“Versos não se escrevem para leitura de olhos mudos” [Mario Quintana]

domingo, 27 de junho de 2010


Paraisópolis
(Diane Padial*)

Os passarinhos, eu não os tenho ouvido

Todos devem estar acuados em algum cantinho verde, descoberto neste território

Hoje tem cavalaria, tem cachorro bravo

O som agora é  papapapapapapapa

Há um pássaro de aço sobre a minha cabeça

Sobre a favela este som que faz a vigília, todo o tempo

Nas entradas, tudo que é camuflado esta explícito

Todos uniformizados

Lá o aço também se faz presente em formato de fuzil

Do céu o som

Dos lados, a imagem do uniforme, o controle

Aqui dentro, uma só  pressão

No peito, na garganta, nos olhos

E no estômago

As pessoas passam olhando para o chão, suas caras estampam a tristeza imposta

A rua que é sempre cheia, com as pessoas de roupas coloridas, está quase vazia

Pouco movimento

Não agüento mais esta máquina na minha cabeça

papapapapapapapa

A cidade Paraíso no seu antagonismo máximo

Contradições, desproporções, uma cadeia ao ar livre,

Contradição...

Os contra e os a favor

Uma garota me diz ao telefone;

"Desculpa, ontem eu não fui à aula por causa da guerra"

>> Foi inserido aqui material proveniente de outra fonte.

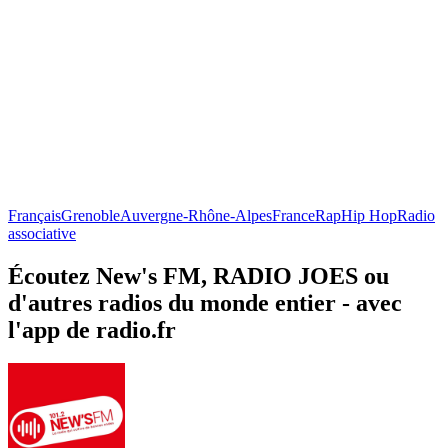
Français
Grenoble
Auvergne-Rhône-Alpes
France
Rap
Hip Hop
Radio
associative
Écoutez New's FM, RADIO JOES ou
d'autres radios du monde entier - avec
l'app de radio.fr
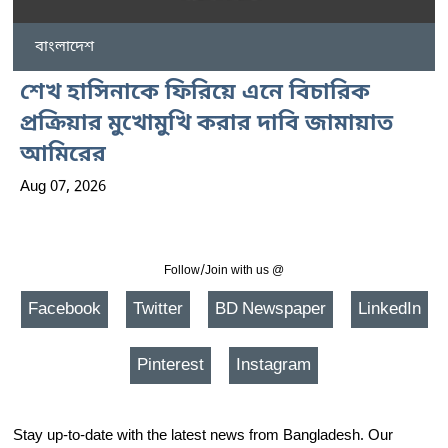
বাংলাদেশ
শেখ হাসিনাকে ফিরিয়ে এনে বিচারিক
প্রক্রিয়ার মুখোমুখি করার দাবি জামায়াত
আমিরের
Aug 07, 2026
Follow/Join with us @
Facebook
Twitter
BD Newspaper
LinkedIn
Pinterest
Instagram
Stay up-to-date with the latest news from Bangladesh. Our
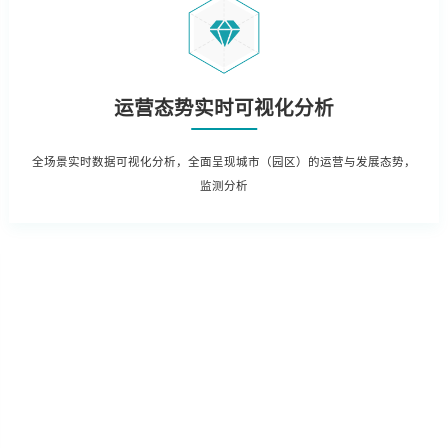
运营态势实时可视化分析
全场景实时数据可视化分析，全面呈现城市（园区）的运营与发展态势，
监测分析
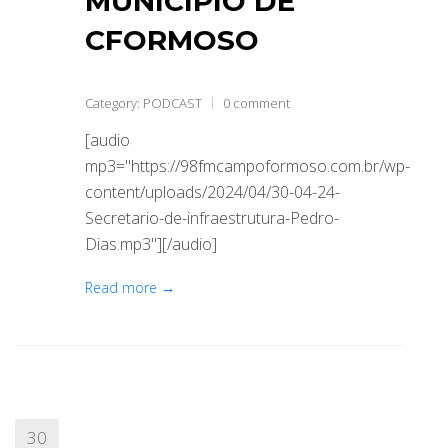
MUNICÍPIO DE
CFORMOSO
Category:
PODCAST
0 comment
[audio
mp3="https://98fmcampoformoso.com.br/wp-
content/uploads/2024/04/30-04-24-
Secretario-de-infraestrutura-Pedro-
Dias.mp3"][/audio]
Read more →
30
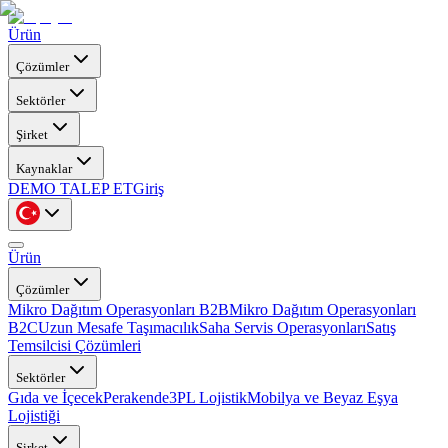
Ürün
Çözümler
Sektörler
Şirket
Kaynaklar
DEMO TALEP ET
Giriş
Ürün
Çözümler
Mikro Dağıtım Operasyonları B2B
Mikro Dağıtım Operasyonları
B2C
Uzun Mesafe Taşımacılık
Saha Servis Operasyonları
Satış
Temsilcisi Çözümleri
Sektörler
Gıda ve İçecek
Perakende
3PL Lojistik
Mobilya ve Beyaz Eşya
Lojistiği
Şirket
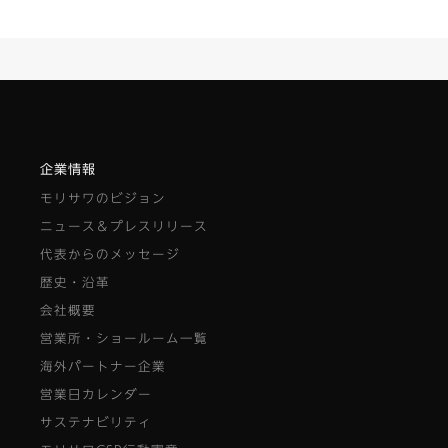
企業情報
モリサワのビジョン
ニュース＆プレスリリース
代表からのメッセージ
歴史・沿革
会社概要
営業所・ショールーム一覧
海外パートナー企業
営業日カレンダー
サステナビリティ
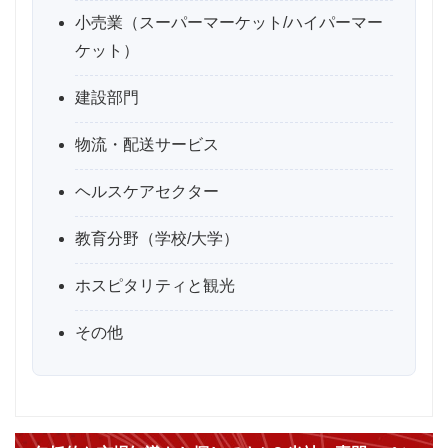
小売業（スーパーマーケット/ハイパーマー
ケット）
建設部門
物流・配送サービス
ヘルスケアセクター
教育分野（学校/大学）
ホスピタリティと観光
その他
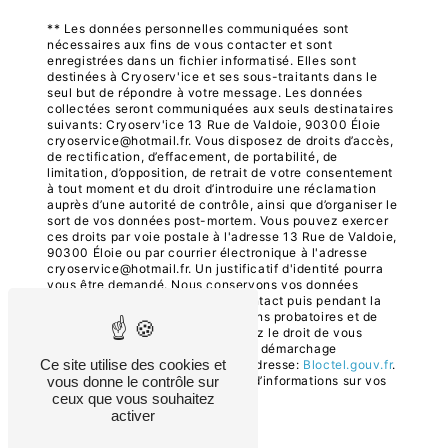
** Les données personnelles communiquées sont
nécessaires aux fins de vous contacter et sont
enregistrées dans un fichier informatisé. Elles sont
destinées à Cryoserv'ice et ses sous-traitants dans le
seul but de répondre à votre message. Les données
collectées seront communiquées aux seuls destinataires
suivants: Cryoserv'ice 13 Rue de Valdoie, 90300 Éloie
cryoservice@hotmail.fr. Vous disposez de droits d’accès,
de rectification, d’effacement, de portabilité, de
limitation, d’opposition, de retrait de votre consentement
à tout moment et du droit d’introduire une réclamation
auprès d’une autorité de contrôle, ainsi que d’organiser le
sort de vos données post-mortem. Vous pouvez exercer
ces droits par voie postale à l'adresse 13 Rue de Valdoie,
90300 Éloie ou par courrier électronique à l'adresse
cryoservice@hotmail.fr. Un justificatif d'identité pourra
vous être demandé. Nous conservons vos données
pendant la période de prise de contact puis pendant la
durée de prescription légale aux fins probatoires et de
gestion des contentieux. Vous avez le droit de vous
inscrire sur la liste d'opposition au démarchage
Ce site utilise des cookies et
téléphonique, disponible à cette adresse:
Bloctel.gouv.fr
.
vous donne le contrôle sur
Consultez le site cnil.fr pour plus d’informations sur vos
droits.
ceux que vous souhaitez
activer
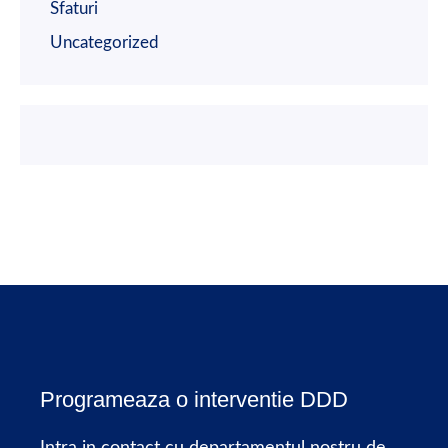
Sfaturi
Uncategorized
Programeaza o interventie DDD
Intra in contact cu departamentul nostru de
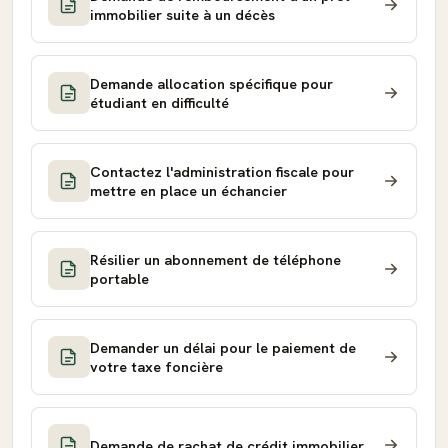
immobilier suite à un décès
Demande allocation spécifique pour
étudiant en difficulté
Contactez l'administration fiscale pour
mettre en place un échancier
Résilier un abonnement de téléphone
portable
Demander un délai pour le paiement de
votre taxe foncière
Demande de rachat de crédit immobilier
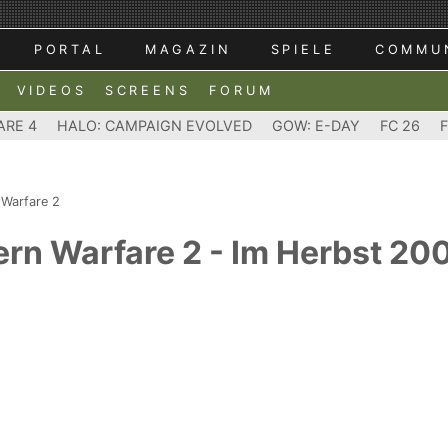
PORTAL
MAGAZIN
SPIELE
COMMU
VIDEOS
SCREENS
FORUM
ARE 4
HALO: CAMPAIGN EVOLVED
GOW: E-DAY
FC 26
 Warfare 2
ern Warfare 2 - Im Herbst 20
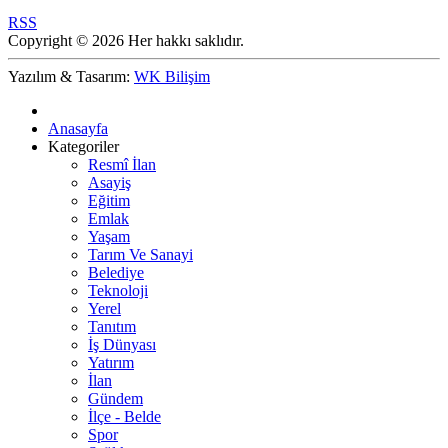
RSS
Copyright © 2026 Her hakkı saklıdır.
Yazılım & Tasarım:
WK Bilişim
Anasayfa
Kategoriler
Resmî İlan
Asayiş
Eğitim
Emlak
Yaşam
Tarım Ve Sanayi
Belediye
Teknoloji
Yerel
Tanıtım
İş Dünyası
Yatırım
İlan
Gündem
İlçe - Belde
Spor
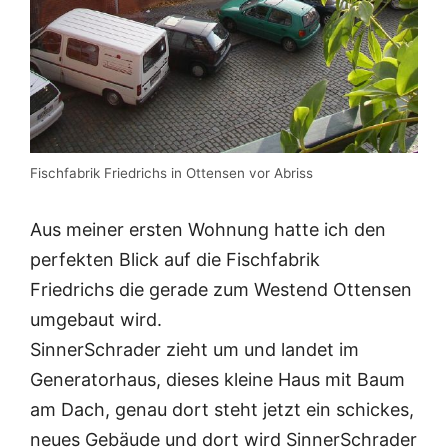
Fischfabrik Friedrichs in Ottensen vor Abriss
Aus meiner ersten Wohnung hatte ich den
perfekten Blick auf die Fischfabrik
Friedrichs die gerade zum Westend Ottensen
umgebaut wird.
SinnerSchrader zieht um und landet im
Generatorhaus, dieses kleine Haus mit Baum
am Dach, genau dort steht jetzt ein schickes,
neues Gebäude und dort wird SinnerSchrader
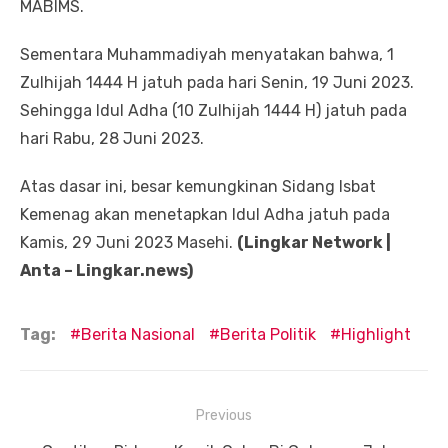
MABIMS.
Sementara Muhammadiyah menyatakan bahwa, 1
Zulhijah 1444 H jatuh pada hari Senin, 19 Juni 2023.
Sehingga Idul Adha (10 Zulhijah 1444 H) jatuh pada
hari Rabu, 28 Juni 2023.
Atas dasar ini, besar kemungkinan Sidang Isbat
Kemenag akan menetapkan Idul Adha jatuh pada
Kamis, 29 Juni 2023 Masehi.
(Lingkar Network |
Anta – Lingkar.news)
Tag:
Berita Nasional
Berita Politik
Highlight
Navigasi
Previous
pos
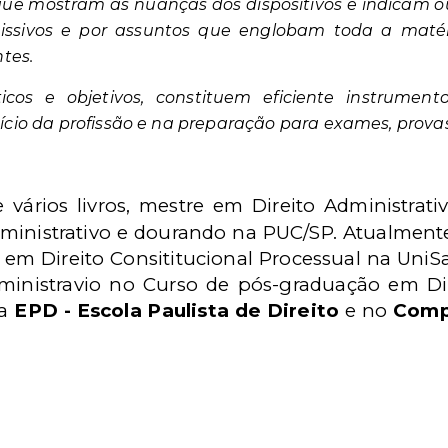
, que mostram as nuanças dos dispositivos e indicam 
emissivos e por assuntos que englobam toda a maté
tes.
cos e objetivos, constituem eficiente instrument
rcício da profissão e na preparação para exames, prova
 vários livros, mestre em Direito Administrati
ministrativo e dourando na PUC/SP. Atualmente
em Direito Consititucional Processual na UniS
Administravio no Curso de pós-graduação em D
da
EPD - Escola Paulista de Direito
e no
Comp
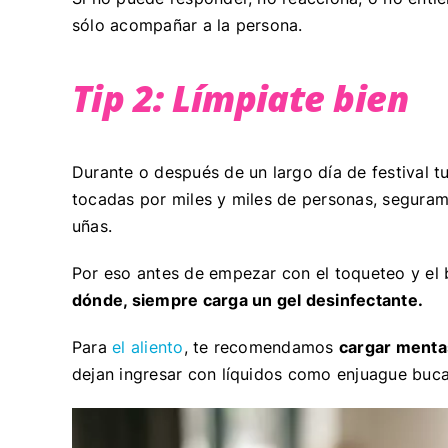
sólo acompañar a la persona.
Tip 2: Límpiate bien
Durante o después de un largo día de festival 
tocadas por miles y miles de personas, segurame
uñas.
Por eso antes de empezar con el toqueteo y el
dónde, siempre carga un gel desinfectante.
Para
el aliento
, te recomendamos
cargar mentas
dejan ingresar con líquidos como enjuague buca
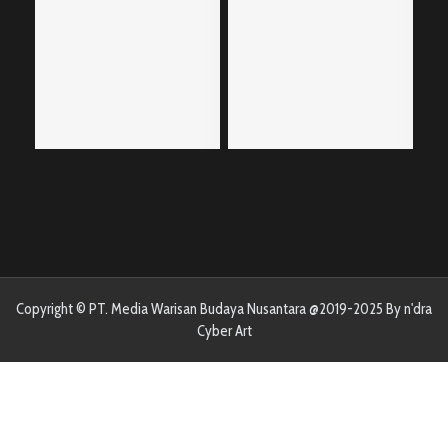
Copyright © PT. Media Warisan Budaya Nusantara @2019-2025 By n'dra
Cyber Art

Escuto e não  acredito aquilo parece um raio dentro de mim.

A guerra

É isto, olha, escuta ........ papapapapapapapapa

Ele não para

Vigia este povo, esta gente com a pele escura

Esta gente quase nua, vigia, controla

A guerra,

É só isto

Aqui são 80 mil, e o espaço.... só  um pedacinho de chão

assim ....o Paraíso

Paraisópolis,

Todas as pessoas vigiadas, todas as lotações verificadas, cada sacolinha que a humilde senhora carrega tem que ser mostrada, as casas invadidas para averiguações

Humilhação

Por cima, pelos lados, controle, opressão

Debaixo esta a pressão, vai explodir, vem explodindo,

E assim vem aquela força e os meninos vão

Seus atos são vândalos, mas o seu inconsciente não

Traz dentro de si o arquétipo do cabresto, a humilhação, a miséria de seu povo,

Lamentavelmente o seu grito é assim... visceral, irracional, é na paulada, tijolada,

Foram vândalos, marginais,

Os meninos sem escolas, nem estas de mentirinha que a gente conhece eles têm, destituídos de direitos

A pressão cresce e é também um sentimento mesclado, camuflado, que a gente não explica bem

Pressão crescente, desta vez de baixo para cima

Explode em pauladas, tijoladas, incêndios, caos

Atos vândalos

A cidade Paraíso esta em explosão

Razão?????

É a guerra, tia

É a guerra....

Papapapapapapapapapa



[Diane Padial* é paulistana do Campo Limpo, poeta e psicóloga, atua como coordenadora em projeto social de incentivo à leitura e ao esporte na Comunidade de Paraisópolis. É integrante da Expedición Donde Miras e participa do sarau do Binho e Poesia de Esquina.]